Jedz do lakiernika, więcej niż 300zł nie weźmie, poszukaj na necie polecanych lakierników z twojego miasta, jak mieszkasz w jakimś większym mieście.
Rocznik 2000 ++ Byle nie francuzj ak wspomnialem , priorytet 5 drzwi.Hatchbak auto jezdzone dosc czesto , moze hatcback , kombi , liftback , ostatecznie sedan spalanie zeby bylo w miare rozsadne jak disel to takie 6 litrow po trasie. benzyna - nieznam sie i zeby bylo w miare miejsca sportowe zaciecie nie musi byc ale fajnie jak bedzie ;d ( wazne zeby nie byla to multipla ;D) Auto rodzinne ja mam 19 lat ale zarowno bedzie tym jezdzic brat i ojciec
@up
Jak mocno sie rzuca w oczy ta na czerwono zaznaczona to mozesz oddac do lakiernika , ale moze zjebac caly zderzak jak zle zcieniuje .
Imo.
Spolerowalbym to co na zielono , kupil baze w sprayu i dobral lakier i sam bym zrobil zaprawke , wiadomo bd cien etc. ale tansze koszta i nie widac tego bialego..
Bo jak kupisz sam lakier i psikniesz go bezposrednio na zderzak to on tylko to pokryje ale gdy bd chcial scierac to tempem etc , to ten lakier co piskles to po prostu zmazesz wrecz zetrzesz.

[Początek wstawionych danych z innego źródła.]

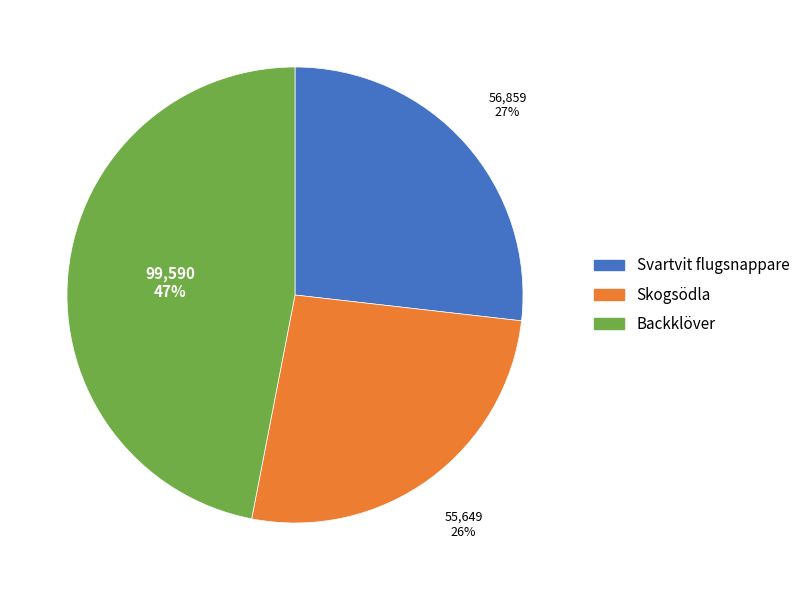

Which category has the smallest portion of the pie?

Skogsödla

no dziki, sarny czy jelenie to nic niezwyklego na podlasiu, moze nie na tych krajowych drogach, ale jak sie z nich zjedzie to mozna cos ciekawego spotkac. Ja sam jeszcze zadnej nie trafilem, ale znam sporo osob ktore mialy blizszy kontakt z sarnami
jak bazę zaczniesz polerować to ci się wszystko rozmaże aż do podkładu...
szlifujesz lakier papierem 80 / 100
dajesz podkład (najlepiej nie matowy) 2 - 3 warstwy
dajesz bazę dobraną do reszty auta 2 - 3 warstwy
dajesz bezbarwny błyszczący 2 - 5 warstw
polerujesz
ważne byś:
umył auto przed robotą
zabezpieczając resztę nie dokładnie w miejscu gdzie pracujesz tylko trochę więcej by kolor się spasował i nie było widać przejścia
po szlifowaniu koniecznie musisz umyć miejsce przed nałożeniem podkładu.
Jak to zrobisz to masz gwarancję że byle kamyszek lakieru nie zniszczy.
jakie auto polecacie, w przedziale 10-15k? Chciałbym żeby było 4-drzwiowe, w miarę duży bagażnik (ale nie combi), no i w miarę możliwości, żeby nie palił za dużo ;p
Słyszałem kiedys, że Volvo to najbezpieczniejsze auta, prawda to? Z czego miałoby to wynikać jeśli tak?
@kuba i bubcoz
Pasek B5 w kombiku, diesel 1.9 110KM - do 10k się znajdzie, a za trochę więcej będzie już fajowy egzemplarz z dobrym wyposażeniem. Nie do ujebania silnik, duży ,wygodny, każdy mechanik go zna, części dużo i tanie. Jedynie co może boleć to dwumas ,ale to normalka we wszystkich nowszych dieslach więc ni ma strachu.
o Tym ze kradna nie slyszalem. Na drogach spotkasz je jak kazde inne auto. A co do wygody jazdy to uwielbiam.
W końcu to VAG, ale ostatnio spadła ilość kradzionych B5, teraz B6 lubią, dużo też Leonów idzie.
Kuzyn do B5 za tysiaka ,wraz z montażem ,przednią zawiechę dostał. Jeździ, się zobaczy jak z jakością (ponoć niezła firma, nie pamiętam jaka).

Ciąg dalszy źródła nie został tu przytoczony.